== Problem statement ==
Rewrite the lines starting with the one that contains "Autónomo/freelance" and continuing through the one that contains "Diseño de espacios", replacing "niveles" with "escenarios" and keeping everything else the same.

Records from a data source:
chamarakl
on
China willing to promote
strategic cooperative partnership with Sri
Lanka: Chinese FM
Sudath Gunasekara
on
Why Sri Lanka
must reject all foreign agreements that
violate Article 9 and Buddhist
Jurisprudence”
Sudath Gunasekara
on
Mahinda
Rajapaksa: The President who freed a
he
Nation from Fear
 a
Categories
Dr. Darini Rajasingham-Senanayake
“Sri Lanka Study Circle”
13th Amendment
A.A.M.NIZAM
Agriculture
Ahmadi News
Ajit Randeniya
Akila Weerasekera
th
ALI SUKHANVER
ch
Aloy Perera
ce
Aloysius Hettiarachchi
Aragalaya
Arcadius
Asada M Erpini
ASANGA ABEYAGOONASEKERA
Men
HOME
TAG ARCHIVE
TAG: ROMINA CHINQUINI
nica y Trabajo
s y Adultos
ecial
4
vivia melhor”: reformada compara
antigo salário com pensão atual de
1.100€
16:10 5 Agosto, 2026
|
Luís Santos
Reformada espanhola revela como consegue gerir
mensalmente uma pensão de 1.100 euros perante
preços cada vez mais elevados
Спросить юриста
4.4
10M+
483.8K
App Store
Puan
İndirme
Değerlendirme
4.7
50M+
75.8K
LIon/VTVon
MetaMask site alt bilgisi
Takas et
...
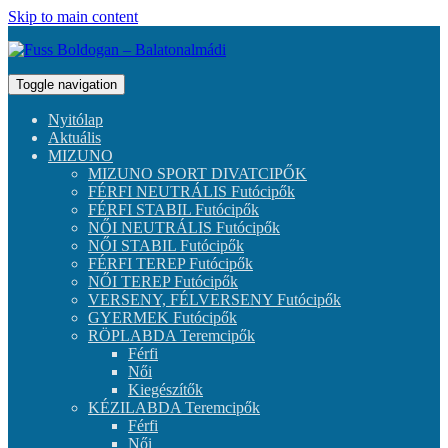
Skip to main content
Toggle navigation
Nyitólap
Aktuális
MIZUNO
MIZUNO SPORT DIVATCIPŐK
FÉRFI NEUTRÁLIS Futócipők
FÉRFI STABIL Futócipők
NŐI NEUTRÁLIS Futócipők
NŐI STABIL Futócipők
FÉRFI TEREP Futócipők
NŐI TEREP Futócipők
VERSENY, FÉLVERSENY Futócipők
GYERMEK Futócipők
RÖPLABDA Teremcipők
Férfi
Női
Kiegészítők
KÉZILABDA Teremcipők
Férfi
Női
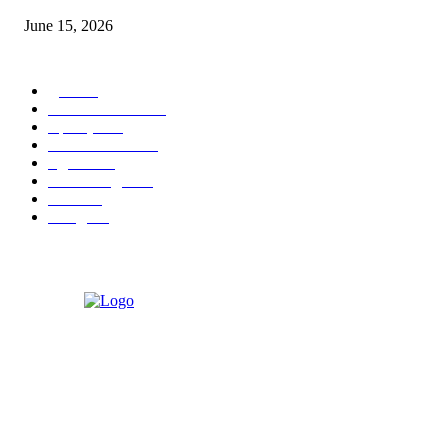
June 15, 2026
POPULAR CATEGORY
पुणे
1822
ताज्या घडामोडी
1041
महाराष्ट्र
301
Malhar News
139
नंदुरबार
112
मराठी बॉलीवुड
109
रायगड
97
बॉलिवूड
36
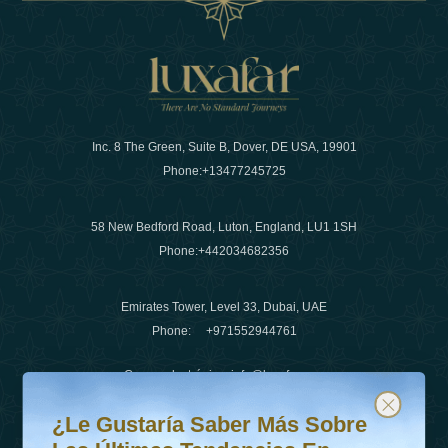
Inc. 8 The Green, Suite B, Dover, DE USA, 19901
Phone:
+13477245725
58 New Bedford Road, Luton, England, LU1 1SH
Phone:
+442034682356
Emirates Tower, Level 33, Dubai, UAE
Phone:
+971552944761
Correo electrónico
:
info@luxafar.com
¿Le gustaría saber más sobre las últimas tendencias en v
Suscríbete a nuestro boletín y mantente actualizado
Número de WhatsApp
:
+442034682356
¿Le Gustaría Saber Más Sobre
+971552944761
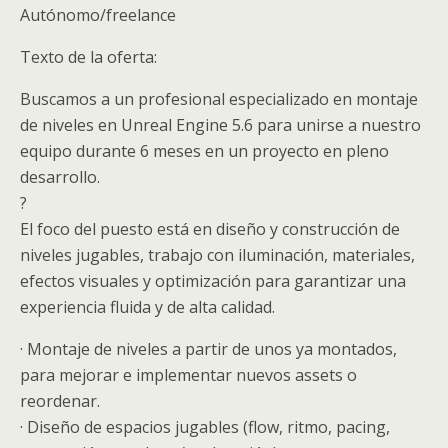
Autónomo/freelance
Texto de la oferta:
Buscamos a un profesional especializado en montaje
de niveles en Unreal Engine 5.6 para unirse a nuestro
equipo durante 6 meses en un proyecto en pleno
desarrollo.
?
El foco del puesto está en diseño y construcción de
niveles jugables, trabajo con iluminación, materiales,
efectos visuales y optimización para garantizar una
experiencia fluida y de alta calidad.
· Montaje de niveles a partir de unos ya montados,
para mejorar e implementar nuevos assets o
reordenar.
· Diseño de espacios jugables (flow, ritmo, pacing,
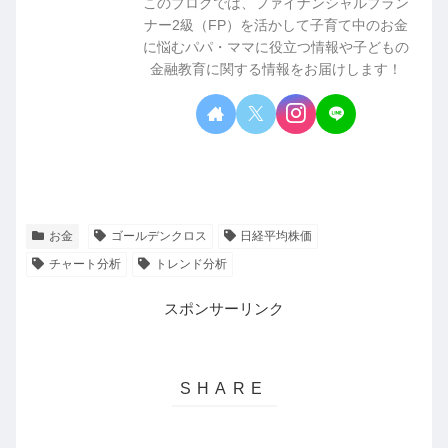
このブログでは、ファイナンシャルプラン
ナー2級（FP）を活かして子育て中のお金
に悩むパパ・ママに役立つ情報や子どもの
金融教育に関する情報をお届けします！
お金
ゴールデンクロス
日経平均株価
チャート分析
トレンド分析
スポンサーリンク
==
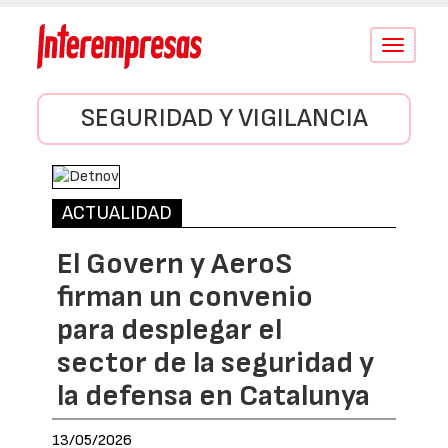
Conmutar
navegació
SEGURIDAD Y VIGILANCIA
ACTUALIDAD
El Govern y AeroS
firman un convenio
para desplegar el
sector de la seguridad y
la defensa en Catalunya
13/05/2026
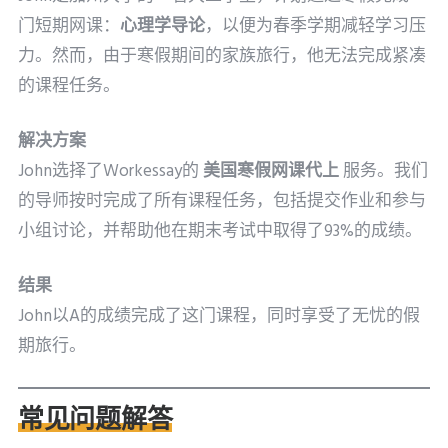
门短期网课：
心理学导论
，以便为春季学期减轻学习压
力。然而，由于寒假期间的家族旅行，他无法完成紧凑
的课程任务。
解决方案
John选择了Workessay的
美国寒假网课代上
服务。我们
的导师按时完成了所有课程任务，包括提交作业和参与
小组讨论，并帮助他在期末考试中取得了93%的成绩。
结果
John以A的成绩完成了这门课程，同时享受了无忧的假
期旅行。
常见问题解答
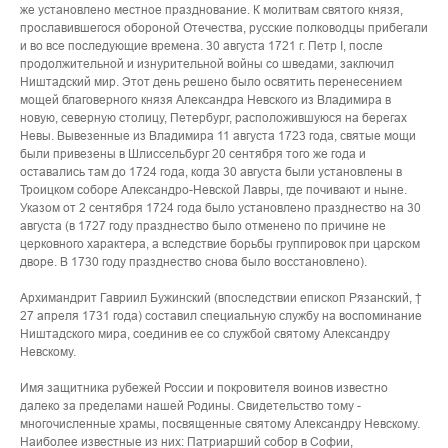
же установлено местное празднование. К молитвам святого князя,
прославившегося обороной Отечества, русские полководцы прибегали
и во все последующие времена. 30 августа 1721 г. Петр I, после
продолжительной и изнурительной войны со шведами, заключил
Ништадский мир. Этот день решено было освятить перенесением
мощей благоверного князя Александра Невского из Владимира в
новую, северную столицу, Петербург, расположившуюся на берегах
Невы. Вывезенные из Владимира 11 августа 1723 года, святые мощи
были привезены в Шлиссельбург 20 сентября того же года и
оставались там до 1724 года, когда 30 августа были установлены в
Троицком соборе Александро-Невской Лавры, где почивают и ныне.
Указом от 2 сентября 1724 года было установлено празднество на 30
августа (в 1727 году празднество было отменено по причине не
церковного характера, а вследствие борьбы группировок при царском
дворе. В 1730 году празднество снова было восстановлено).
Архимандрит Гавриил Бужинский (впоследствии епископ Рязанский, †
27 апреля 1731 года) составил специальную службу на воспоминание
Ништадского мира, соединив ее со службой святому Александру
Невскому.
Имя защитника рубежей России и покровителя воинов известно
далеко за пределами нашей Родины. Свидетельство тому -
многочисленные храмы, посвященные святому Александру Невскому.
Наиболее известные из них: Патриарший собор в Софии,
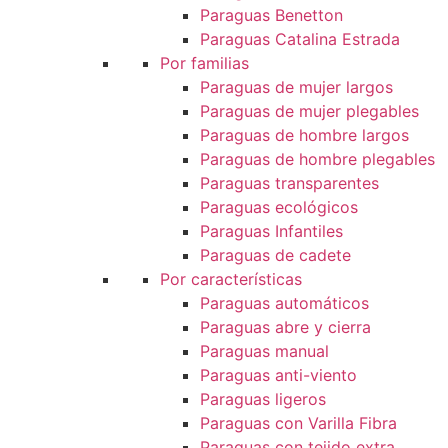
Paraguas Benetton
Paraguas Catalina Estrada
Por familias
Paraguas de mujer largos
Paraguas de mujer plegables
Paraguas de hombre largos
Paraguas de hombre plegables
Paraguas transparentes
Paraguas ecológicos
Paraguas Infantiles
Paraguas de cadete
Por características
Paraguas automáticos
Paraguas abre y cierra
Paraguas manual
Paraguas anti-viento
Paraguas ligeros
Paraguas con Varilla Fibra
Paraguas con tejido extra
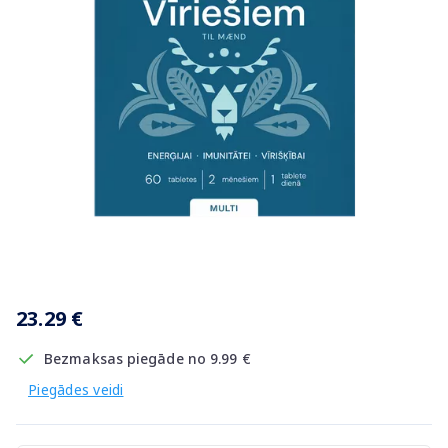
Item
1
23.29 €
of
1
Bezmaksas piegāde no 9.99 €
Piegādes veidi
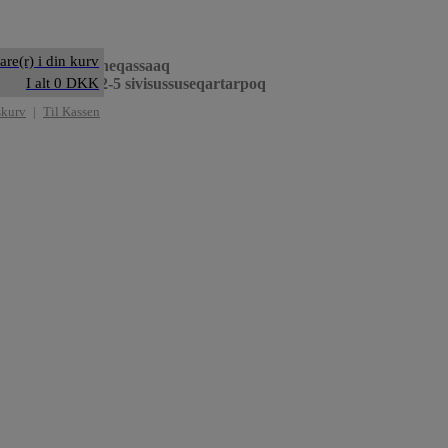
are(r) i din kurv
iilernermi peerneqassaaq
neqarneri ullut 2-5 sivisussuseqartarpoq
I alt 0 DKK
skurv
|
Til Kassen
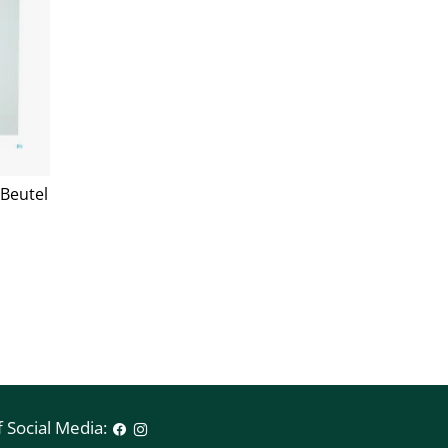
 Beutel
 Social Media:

== Solution ==
Autónomo/freelance
Texto de la oferta:
Buscamos a un profesional especializado en montaje
de escenarios en Unreal Engine 5.6 para unirse a nuestro
equipo durante 6 meses en un proyecto en pleno
desarrollo.
?
El foco del puesto está en diseño y construcción de
escenarios jugables, trabajo con iluminación, materiales,
efectos visuales y optimización para garantizar una
experiencia fluida y de alta calidad.
· Montaje de escenarios a partir de unos ya montados,
para mejorar e implementar nuevos assets o
reordenar.
· Diseño de espacios jugables (flow, ritmo, pacing,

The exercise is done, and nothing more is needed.